Calmes dans le demi-jour
Que les branches hautes font,
Pénétrons bien notre amour
De ce silence profond.
Fondons nos âmes, nos cœurs
Et nos sens extasiés,
Parmi les vagues langueurs
Des pins et des arbousiers.
Ferme tes yeux à demi,
Croise tes bras sur ton sein,
Et de ton cœur endormi
Chasse à jamais tout dessein.
Laissons-nous persuader
Au souffle berceur et doux
Qui vient à tes pieds rider
Les ondes de gazon roux.
{p. 113}
Et quand, solennel, le soir
Des chênes noirs tombera,
Voix de notre désespoir,
Le rossignol chantera.
{p. 114}

COLLOQUE SENTIMENTAL §

Dans le vieux parc solitaire et glacé
Deux formes ont tout à l’heure passé.
Leurs yeux sont morts et leurs lèvres sont molles,
Et l’on entend à peine leurs paroles.
Dans le vieux parc solitaire et glacé
Deux spectres ont évoqué le passé.
— Te souvient-il de notre extase ancienne ?

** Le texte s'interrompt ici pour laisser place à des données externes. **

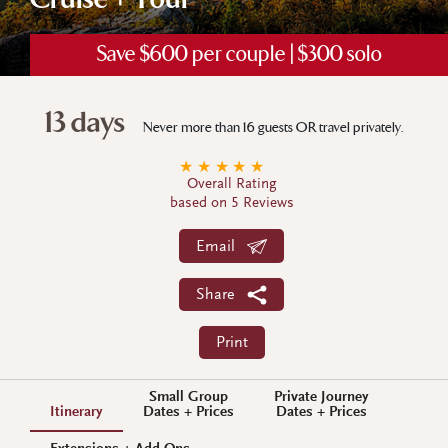
Cruise + Tour
Save $600 per couple | $300 solo
13 days
Never more than 16 guests OR travel privately.
★
★
★
★
★
Overall Rating
based on 5 Reviews
Email
Share
Print
Small Group
Private Journey
Itinerary
Dates + Prices
Dates + Prices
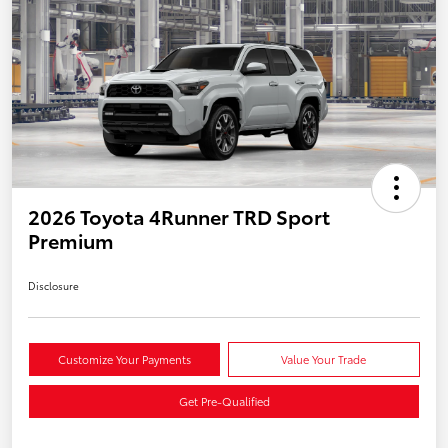
2026 Toyota 4Runner TRD Sport
Premium
Disclosure
Customize Your Payments
Value Your Trade
Get Pre-Qualified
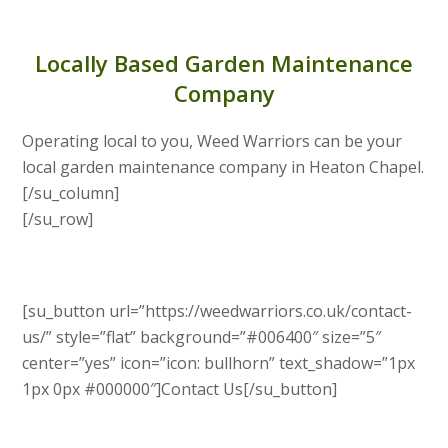
Locally Based Garden Maintenance
Company
Operating local to you, Weed Warriors can be your
local garden maintenance company in Heaton Chapel.
[/su_column]
[/su_row]
[su_button url=”https://weedwarriors.co.uk/contact-
us/” style=”flat” background=”#006400″ size=”5″
center=”yes” icon=”icon: bullhorn” text_shadow=”1px
1px 0px #000000″]Contact Us[/su_button]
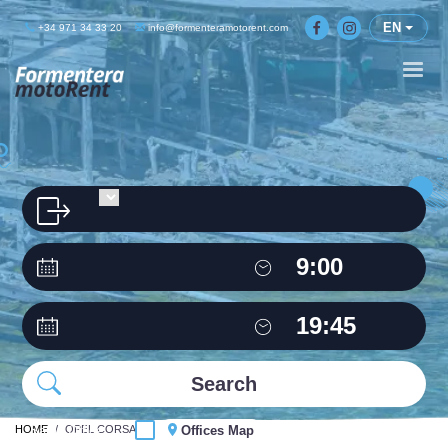
EN
+34 971 34 33 20
info@formenteramotorent.com
HOME
Same Office
OPEL CORSA
Offices Map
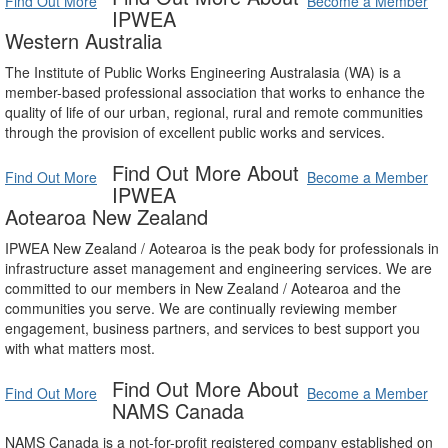
Find Out More
Become a Member
IPWEA
Western Australia
The Institute of Public Works Engineering Australasia (WA) is a
member-based professional association that works to enhance the
quality of life of our urban, regional, rural and remote communities
through the provision of excellent public works and services.
Find Out More About
Find Out More
Become a Member
IPWEA
Aotearoa New Zealand
IPWEA New Zealand / Aotearoa is the peak body for professionals in
infrastructure asset management and engineering services. We are
committed to our members in New Zealand / Aotearoa and the
communities you serve. We are continually reviewing member
engagement, business partners, and services to best support you
with what matters most.
Find Out More About
Find Out More
Become a Member
NAMS Canada
NAMS Canada is a not-for-profit registered company established on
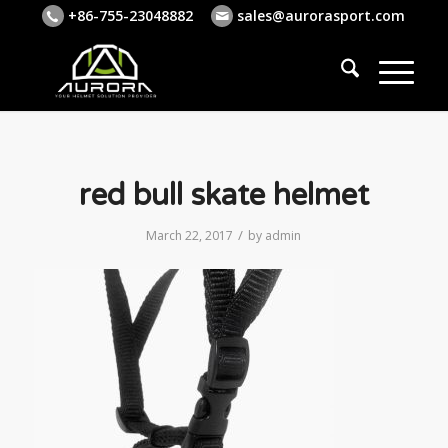
+86-755-23048882
sales@aurorasport.com
red bull skate helmet
/
March 22, 2017
by
admin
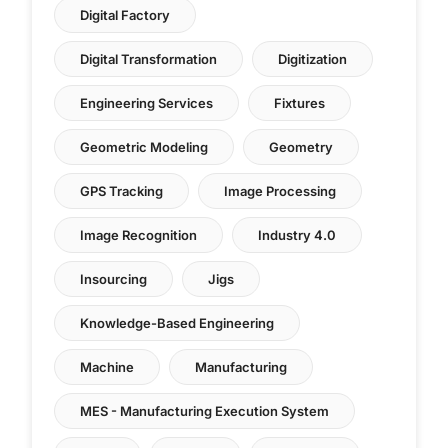
Digital Factory
Digital Transformation
Digitization
Engineering Services
Fixtures
Geometric Modeling
Geometry
GPS Tracking
Image Processing
Image Recognition
Industry 4.0
Insourcing
Jigs
Knowledge-Based Engineering
Machine
Manufacturing
MES - Manufacturing Execution System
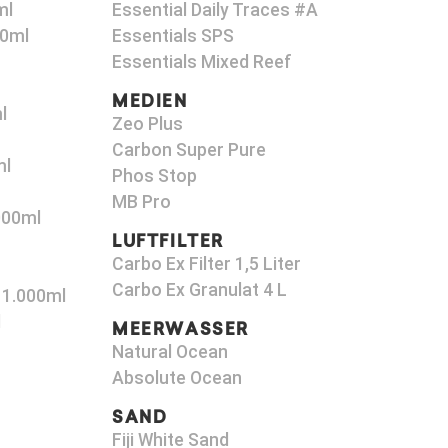
ml
Essential Daily Traces #A
00ml
Essentials SPS
Essentials Mixed Reef
MEDIEN
l
Zeo Plus
Carbon Super Pure
ml
Phos Stop
MB Pro
000ml
LUFTFILTER
Carbo Ex Filter 1,5 Liter
Carbo Ex Granulat 4 L
 1.000ml
l
MEERWASSER
Natural Ocean
Absolute Ocean
SAND
Fiji White Sand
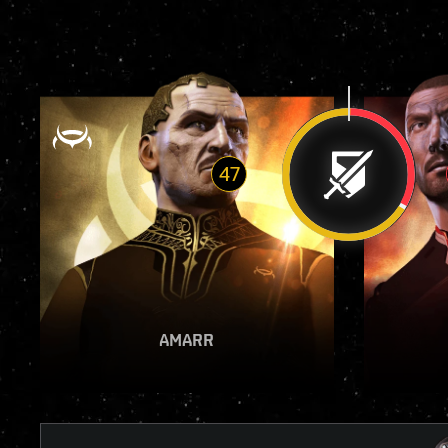
47
VIEW REPORT
AMARR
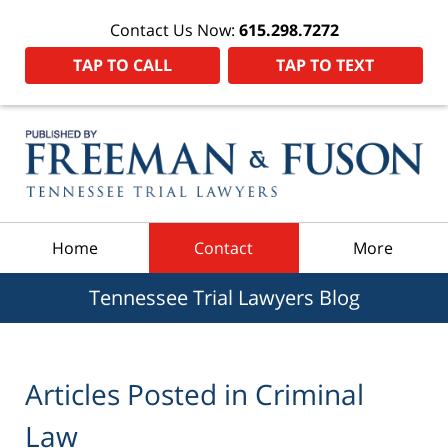
Contact Us Now:
615.298.7272
TAP TO CALL
TAP TO TEXT
Navigation
Home
Contact
More
Tennessee Trial Lawyers Blog
Articles Posted in
Criminal
Law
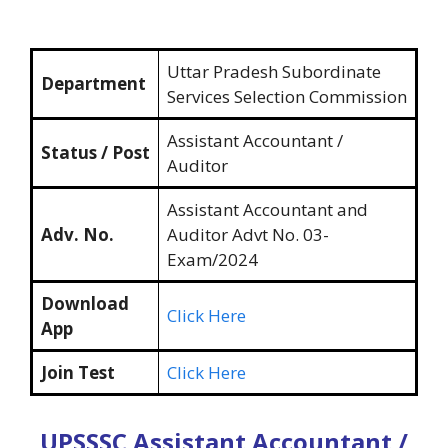
Uttar Pradesh Subordinate
Department
Services Selection Commission
Assistant Accountant /
Status / Post
Auditor
Assistant Accountant and
Adv. No.
Auditor Advt No. 03-
Exam/2024
Download
Click Here
App
Join Test
Click Here
UPSSSC Assistant Accountant /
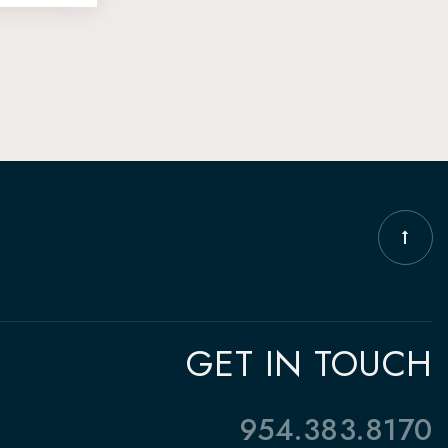
GET IN TOUCH
954.383.8170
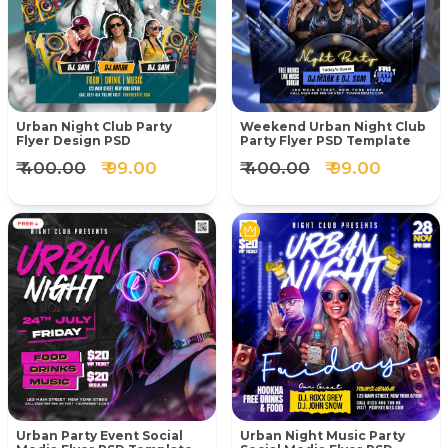
Urban Night Club Party
Weekend Urban Night Club
Flyer Design PSD
Party Flyer PSD Template
₹ 400.00
₹ 99.00
₹ 400.00
₹ 99.00
Urban Party Event Social
Urban Night Music Party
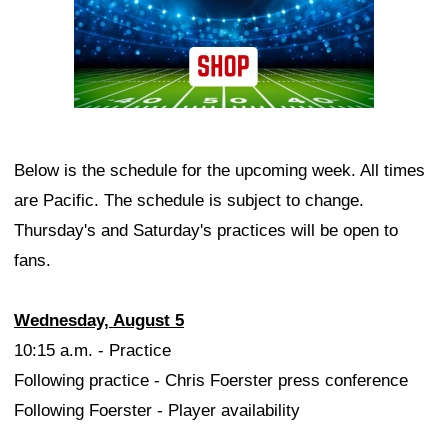
Below is the schedule for the upcoming week. All times
are Pacific. The schedule is subject to change.
Thursday's and Saturday's practices will be open to
fans.
Wednesday, August 5
10:15 a.m. - Practice
Following practice - Chris Foerster press conference
Following Foerster - Player availability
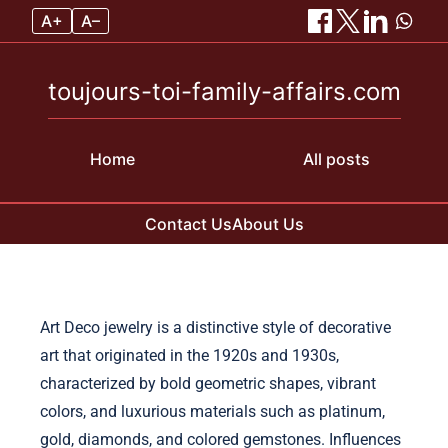
A+
A–
toujours-toi-family-affairs.com
Home
All posts
Contact Us
About Us
Skip to content
Art Deco jewelry is a distinctive style of decorative
art that originated in the 1920s and 1930s,
characterized by bold geometric shapes, vibrant
colors, and luxurious materials such as platinum,
gold, diamonds, and colored gemstones. Influences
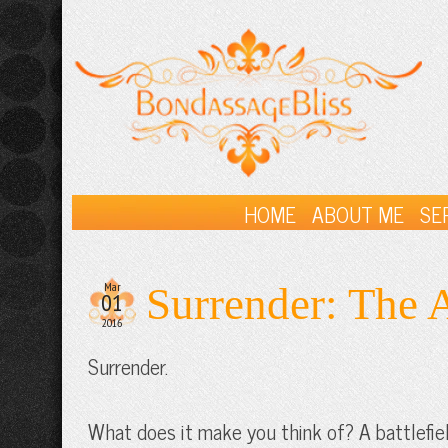
HOME
ABOUT ME
SE
Mar
Surrender: The A
01
2016
Surrender.
What does it make you think of? A battlefie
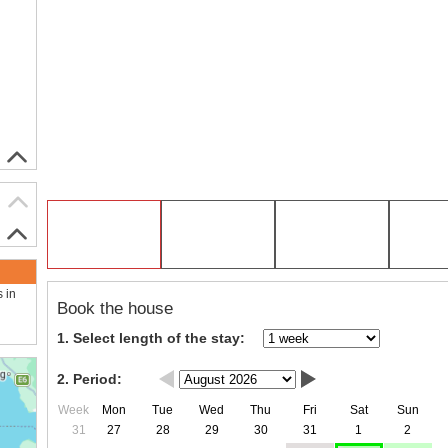
s in
Book the house
1. Select length of the stay:
2. Period:
Week
Mon
Tue
Wed
Thu
Fri
Sat
Sun
31
27
28
29
30
31
1
2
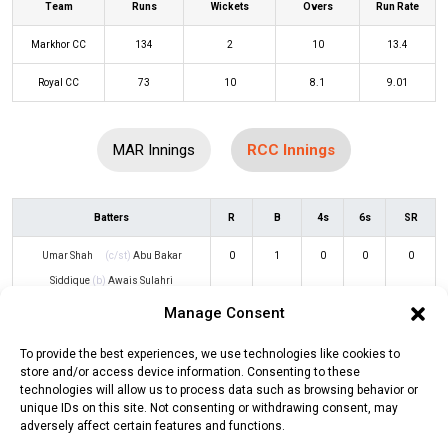
Team
Runs
Wickets
Overs
Run Rate
Markhor CC
134
2
10
13.4
Royal CC
73
10
8.1
9.01
MAR Innings
RCC Innings
Batters
R
B
4s
6s
SR
Umar Shah
(c/st)
Abu Bakar
0
1
0
0
0
Siddique
(b)
Awais Sulahri
Manage Consent
Rahul Behl
(c/st)
Rasab Sher
(b)
2
6
0
0
33
Awais Sulahri
To provide the best experiences, we use technologies like cookies to
store and/or access device information. Consenting to these
Karan Singh
(c/st)
Abu Bakar
13
13
3
0
100
technologies will allow us to process data such as browsing behavior or
unique IDs on this site. Not consenting or withdrawing consent, may
Siddique
(b)
Babar Ayub
adversely affect certain features and functions.
Sarpreet Singh
(b)
Muhammad
20
6
2
2
333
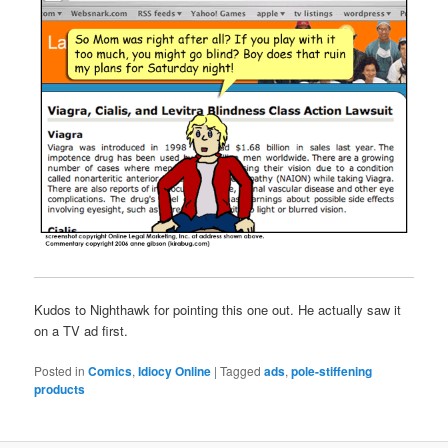
Kudos to Nighthawk for pointing this one out. He actually saw it
on a TV ad first.
Posted in
Comics
,
Idiocy Online
|
Tagged
ads
,
pole-stiffening
products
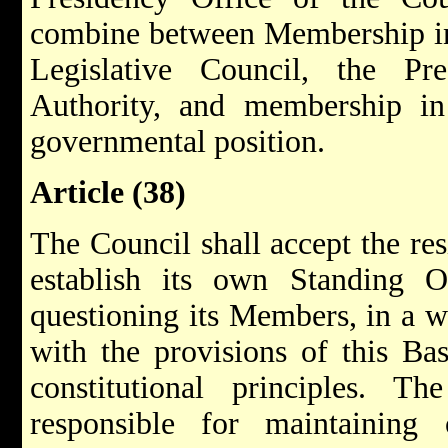
combine between Membership in 
Legislative Council, the Pr
Authority, and membership in
governmental position.
Article (38)
The Council shall accept the re
establish its own Standing O
questioning its Members, in a w
with the provisions of this Ba
constitutional principles. T
responsible for maintaining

— Pourquoi voulez-vous donc qu’il m’en souvienne ?
— Ton cœur bat-il toujours à mon seul nom ?
Toujours vois-tu mon âme en rêve ? — Non.
— Ah ! les beaux jours de bonheur indicible
Où nous joignions nos bouches ! — C’est possible.
{p. 115}
Qu’il était bleu, le ciel, et grand l’espoir !
— L’espoir a fui, vaincu, vers le ciel noir.
Tels ils marchaient dans les avoines folles,
Et la nuit seule entendit leurs paroles.